Principaux sites Internet concernant la discipline :
L’essentiel
Cette distinction est apparue progressivement avant d’avoir été consacrée par la Constitution de 1958 et les lois organiques subséquentes. Cependant dans le langage courant, les deux notions sont largement confondues.
La notion centrale a longtemps été la notion de
budget. Ainsi, le décret du 31 mai 1862 portant règlement général sur la comptabilité publique disposait : « Le
budget est l’acte par lequel sont prévues et autorisées les recettes et les dépenses annuelles de l’État ». Il ressortait de cette définition que le budget présentait trois caractères : il était un acte de
prévision, il était un acte d’
autorisation, il était
annuel.

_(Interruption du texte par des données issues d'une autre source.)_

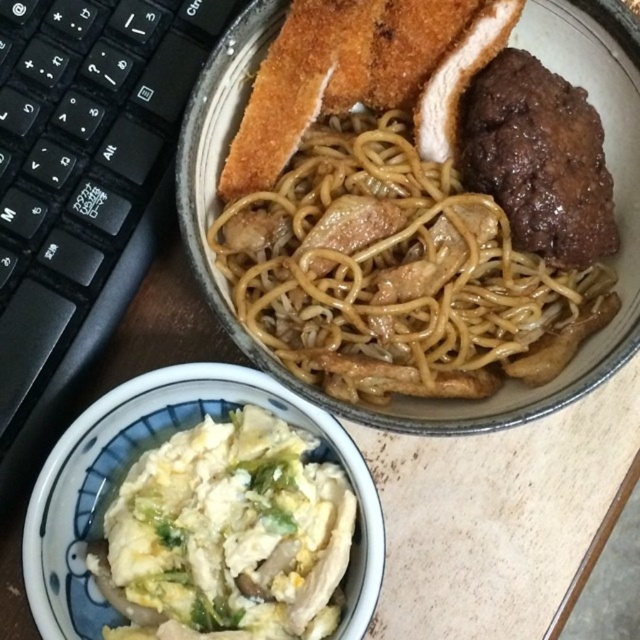
Question: Observing the image, what is the correct spatial positioning of brown glossy noodles at center in reference to black plastic keyboard at upper left?

Choices:
 (A) below
 (B) above

Answer: (A)

Question: Does black plastic keyboard at upper left have a larger size compared to brown glossy meat at center?

Choices:
 (A) yes
 (B) no

Answer: (A)

Question: Is brown glossy noodles at center below white fluffy scrambled eggs at lower left?

Choices:
 (A) yes
 (B) no

Answer: (B)

Question: Which point is farther to the camera?

Choices:
 (A) black plastic keyboard at upper left
 (B) brown glossy meat at center

Answer: (A)

Question: Among these objects, which one is farthest from the camera?

Choices:
 (A) white fluffy scrambled eggs at lower left
 (B) black plastic keyboard at upper left

Answer: (B)

Question: Which point is closer to the camera?

Choices:
 (A) pos(189,515)
 (B) pos(60,216)

Answer: (A)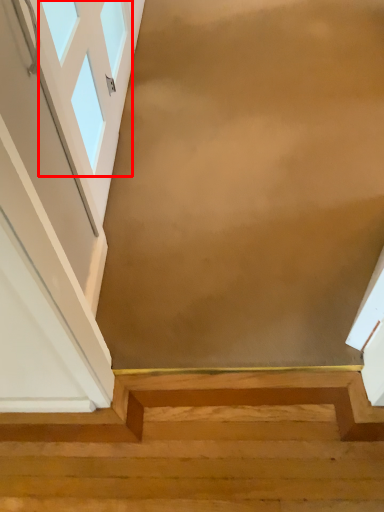
Question: From the image's perspective, where is window (annotated by the red box) located relative to stairs?

Choices:
 (A) above
 (B) below

Answer: (A)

Sur le plan formel, le budget était une loi adoptée par le Parlement, mais son contenu pouvait donner à penser qu’il s’agissait d’un acte administratif (présentation de comptes).
Suite à l’intervention de plus en plus forte de l’État dans l’économie (2 guerres mondiales, crise économique de 1929...), la notion de
loi de finances va apparaître avec le décret du 19 juin 1956 pour se dissocier de celle de budget : « Le budget de l’État prévoit et autorise, en la forme législative, les charges et les ressources de l’État. Il est arrêté par le Parlement dans la
loi de finances qui traduit les objectifs économiques et financiers du Gouvernement ».
La Constitution de 1958 a repris cette notion pour d’ailleurs ne plus faire référence qu’à elle, en occultant totalement celle de budget (art. 34, 39 et 47). Les lois organiques prises en application de la Constitution préciseront la portée de ces deux notions.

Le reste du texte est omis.